Remember, people once played board games to engage in conversation and to learn about each other. But today, when people play video games with each other, the conversation is far from engrossing. It will usually consist of meaningless comments and exclamations like “ha-ha!”, “ooh…”, “oh no!”, and “duh!” More commonly, the conversation will simply degrade into a tirade of cursing and swearing.
Then there are online games, in which players do talk to each other and participate in group activities within virtual worlds such as World of Warcraft and Everquest. Many gamers claim that since they are not good at dealing with other people, they turn to their “online friends” to find the camaraderie they lack in reality. However, is the “virtual social life” that these people engage in truly as beneficial as real life?
If you are hit with financial trouble, or need help with moving your furniture or building a house—or if you just need someone to talk to for hours on end, someone you can confide in and trust—a friend is somebody to whom you can turn. You cannot get this kind of friendship from “virtual friends” on online computer games.
The Bible is clear that human beings were intended to work with, confide in and rely upon each other: “Two are better than one; because they have a good reward for their labor. For if they fall, the one will lift up his fellow: but woe to him that is alone when he falls; for he has not another to help him up” (Ecc. 4:9-10).
A vast number of people participate in online relationships—now considered a normal part of the “gaming experience.” People even go so far as to get “married” in these games to show their supposed love and devotion for each other. However, people are actually substituting real relationships with false ones—which, in the end, will be terribly unfulfilling. The reality is that, when it comes to romance and marriage, man was designed to have a partner in his life—a real, living, breathing, human being that he can enjoy and share life with face-to-face (Gen. 2:18-25).
Gamers who devote virtually all their spare time to playing video games do not allow themselves to develop the social skills that would lead to real-life relationships. They do not have a social life because they have not allowed themselves the opportunity to develop one!
To be good at anything takes practice—and this includes developing an active, healthy ability to interact with all kinds of human beings.
Recently, researchers have recognized that video games have another destructive quality: They are addictive. Many video games are so engrossing that players feel they absolutely must finish the tasks in the games—even going so far as to neglect their own personal lives. This has been further compounded in online games, in which players who “take time off” in order to live their normal lives feel as though they are letting down their online friends.
The effects of this have been tragic. In 2002, a gamer was so addicted to Everquest that he actually took his own life, most likely because of problems he was having solely within the game.
The implications of addictions have been demonstrated even more profoundly throughout the world in cases in which people have actually died while playing video games. In 2002, a man in South Korea died after playing games non-stop for 86 hours. Ten days later, another man died in Taiwan after playing for 32 hours. Just recently, a twelve-year old collapsed from exhaustion after playing in a computer club for 12 straight hours. Doctors said that his death was the result of emotional stress due to being obsessed with games.
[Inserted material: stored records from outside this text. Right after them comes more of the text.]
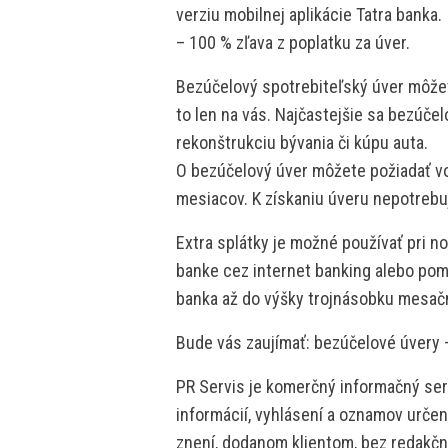
verziu mobilnej aplikácie Tatra banka.
– 100 % zľava z poplatku za úver.
Bezúčelový spotrebiteľský úver môžet
to len na vás. Najčastejšie sa bezúčel
rekonštrukciu bývania či kúpu auta.
O bezúčelový úver môžete požiadať vo
mesiacov. K získaniu úveru nepotrebuje
Extra splátky je možné používať pri 
banke cez internet banking alebo pomo
banka až do výšky trojnásobku mesačn
Bude vás zaujímať: bezúčelové úvery 
PR Servis je komerčný informačný serv
informácií, vyhlásení a oznamov určen
znení, dodanom klientom, bez redakčne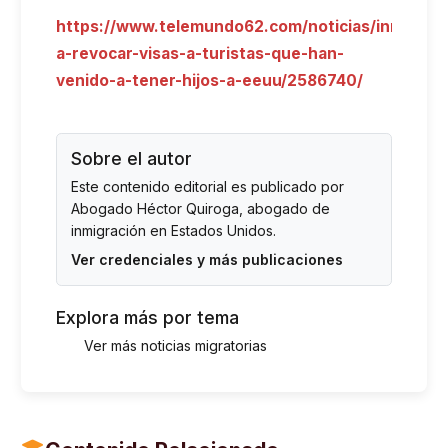
https://www.telemundo62.com/noticias/inmigrac
a-revocar-visas-a-turistas-que-han-
venido-a-tener-hijos-a-eeuu/2586740/
Sobre el autor
Este contenido editorial es publicado por
Abogado Héctor Quiroga
, abogado de
inmigración en Estados Unidos.
Ver credenciales y más publicaciones
Explora más por tema
Ver más noticias migratorias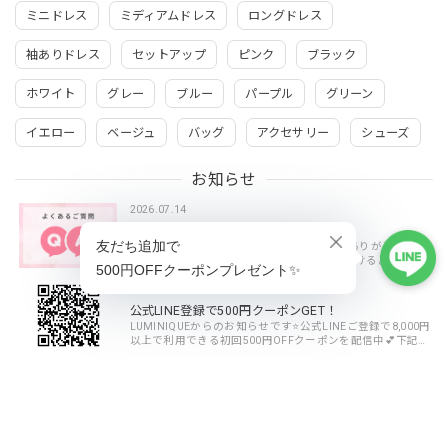
ミニドレス
ミディアムドレス
ロングドレス
袖ありドレス
セットアップ
ピンク
ブラック
ホワイト
グレー
ブルー
パープル
グリーン
イエロー
ベージュ
バッグ
アクセサリー
シューズ
お知らせ
2026.07.14
よくあるご質問
いつもLUMINIQUEをご利用いただき、誠にありがとうござ
います。安心してお買い物をお楽しみいただけるよう、お
客様からよくいただくご質問をまとめました。ご注文前や
商品到着までのご不安・ご不明点がございまし...
2024.11.08
公式LINE登録で500円クーポンGET！
LUMINIQUEからのお知らせです⭐️公式LINEご登録で8,000円
以上で利用できる初回500円OFFクーポンを配信中💕下記の
バナーをクリックして公式LINEよりお友だち追加いただ
き、お得なクーポンをGETしてくださいね✨▼ス...
MORE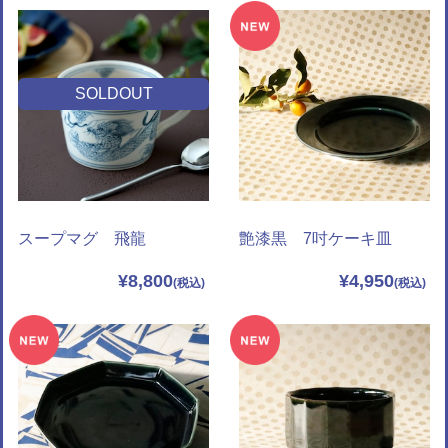
SOLDOUT
スープマグ 飛龍
艶漆黒 7吋ケーキ皿
¥8,800
¥4,950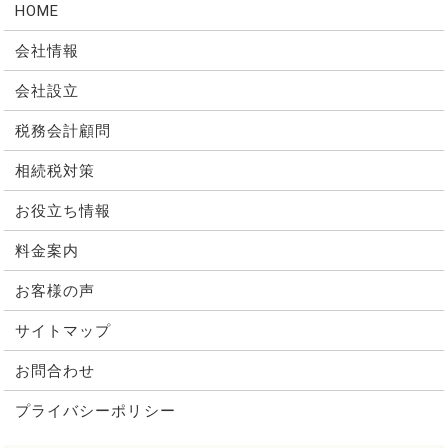
HOME
会社情報
会社設立
税務会計顧問
相続税対策
お役立ち情報
料金案内
お客様の声
サイトマップ
お問合わせ
プライバシーポリシー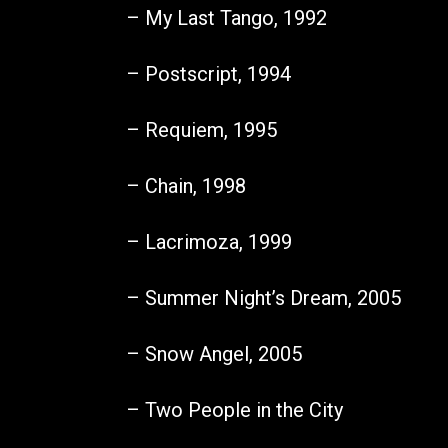
– My Last Tango, 1992
– Postscript, 1994
– Requiem, 1995
– Chain, 1998
– Lacrimoza, 1999
– Summer Night’s Dream, 2005
– Snow Angel, 2005
– Two People in the City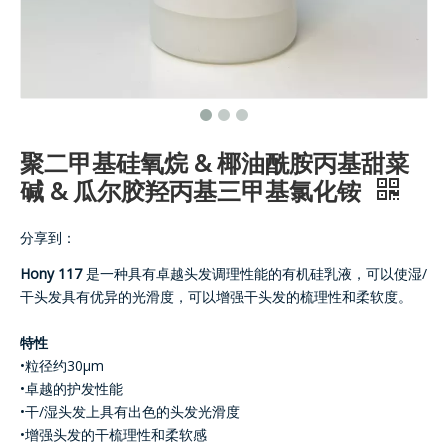
聚二甲基硅氧烷 & 椰油酰胺丙基甜菜
碱 & 瓜尔胶羟丙基三甲基氯化铵
分享到：
Hony 117
是一种具有卓越头发调理性能的有机硅乳液，可以使湿/
干头发具有优异的光滑度，可以增强干头发的梳理性和柔软度。
特性
•粒径约30μm
•卓越的护发性能
•干/湿头发上具有出色的头发光滑度
•增强头发的干梳理性和柔软感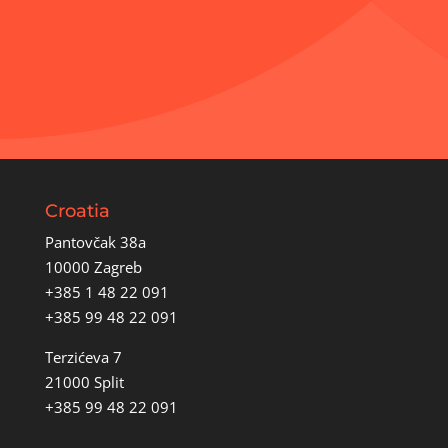
Croatia
Pantovčak 38a
10000 Zagreb
+385 1 48 22 091
+385 99 48 22 091
Terzićeva 7
21000 Split
+385 99 48 22 091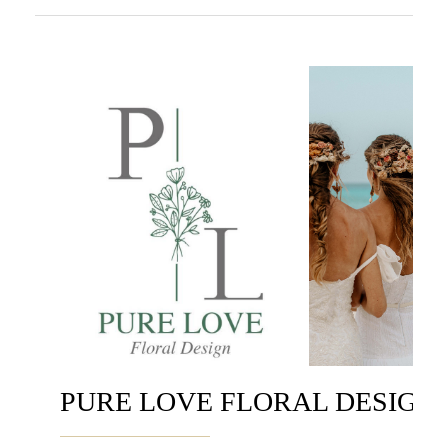
PURE LOVE FLORAL DESIGN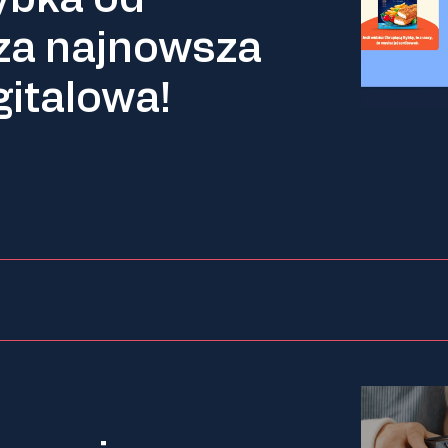
sza najnowsza
italowa!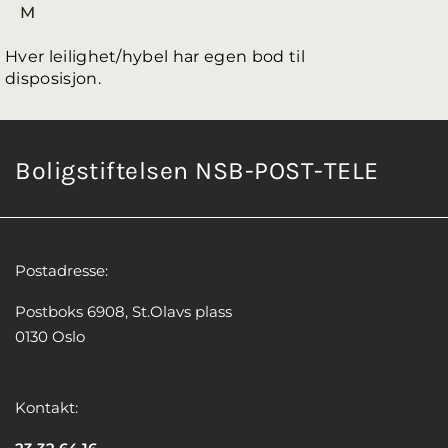
M
Hver leilighet/hybel har egen bod til
disposisjon.
Boligstiftelsen NSB-POST-TELE
Postadresse:
Postboks 6908, St.Olavs plass
0130 Oslo
Kontakt: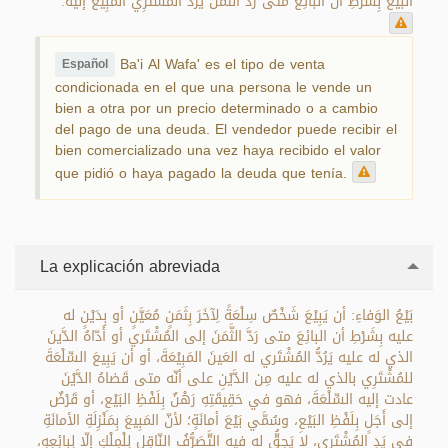
البَيْعُ بِشَرْطِ أنّ البائِعَ متى رَدَّ الثَّمَنَ يَرُدُّ المُشْتَرِي المَبِيعَ إليه.
Ba'i Al Wafa' es el tipo de venta
Español
condicionada en el que una persona le vende un
bien a otra por un precio determinado o a cambio
del pago de una deuda. El vendedor puede recibir el
bien comercializado una vez haya recibido el valor
que pidió o haya pagado la deuda que tenía.
La explicación abreviada
بَيْعُ الوَفاءِ: أن يَبِيْعَ شَخْصٌ سِلْعَةً لِآخَرَ بِثَمَنٍ مُعَيَّنٍ أو بِدَيْنٍ له
عليه بِشَرْطِ أن البائِعَ متى رَدَّ الثَّمَنَ إلى المُشْتَري أو أَدّاهُ الدَّينَ
الذي له عليه يَرُدُّ المُشْتَري له العَينَ المَبِيْعَةَ، أو أن يَبِيعَ السِّلْعَةَ
للمُشْتَرِي بالذي له عليه مِن الدَّيْنِ على أنّه متى قَضاهُ الدَّيْنَ
عادت إليه السِّلْعَةَ، فهو في حَقِيقَتِهِ رَهْنٌ بِلَفْظِ البَيْعِ، أو قَرْضٌ
إلى أَجَلٍ بِلَفْظِ البَيْعِ، وسُمَّي بَيْعَ أمانَةٍ؛ لأنّ المَبِيعَ بِمَنْزِلَةِ الأمانَةِ
في يَدِ المُشْتَرِي، لا يَحِقُّ له فيه التَّصَرُّفُ النّاقِل لِلْمِلْكِ إلّا لِبائِعِهِ،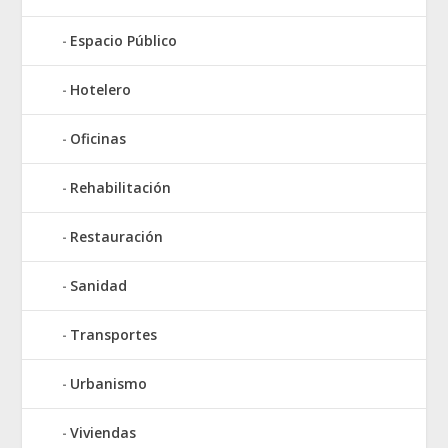
Espacio Público
Hotelero
Oficinas
Rehabilitación
Restauración
Sanidad
Transportes
Urbanismo
Viviendas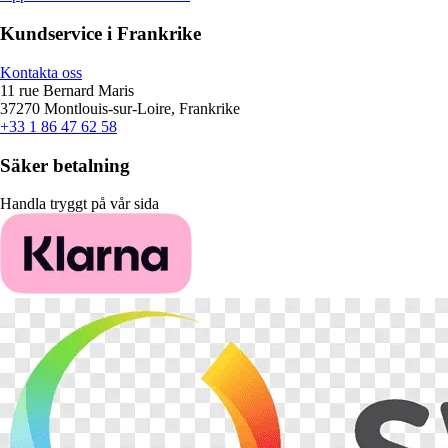
Kundservice i Frankrike
Kontakta oss
11 rue Bernard Maris
37270 Montlouis-sur-Loire, Frankrike
+33 1 86 47 62 58
Säker betalning
Handla tryggt på vår sida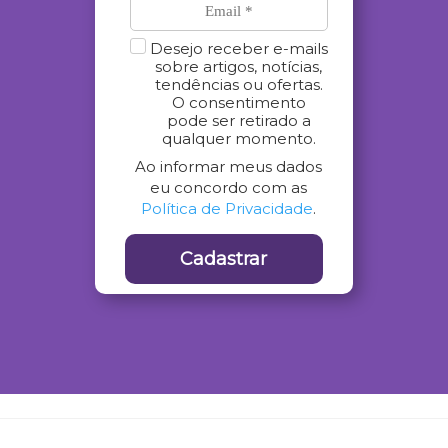
Desejo receber e-mails
sobre artigos, notícias,
tendências ou ofertas.
O consentimento
pode ser retirado a
qualquer momento.
Ao informar meus dados
eu concordo com as
Política de Privacidade
.
Cadastrar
The current state of video games reveals a world that is progressing further into self-deceit, confusion, violence and ignorance. However, the world will not always be this way. God’s Word shows that Jesus Christ will soon return and establish right knowledge through His world-ruling government. Then, all will learn which pursuits truly have long lasting value.
Ultimately, God will teach mankind how to form correct relationships and how to react, respond to and deal with stress. People will no longer turn to vain pursuits in the hope of finding social lives, or to waste the day away.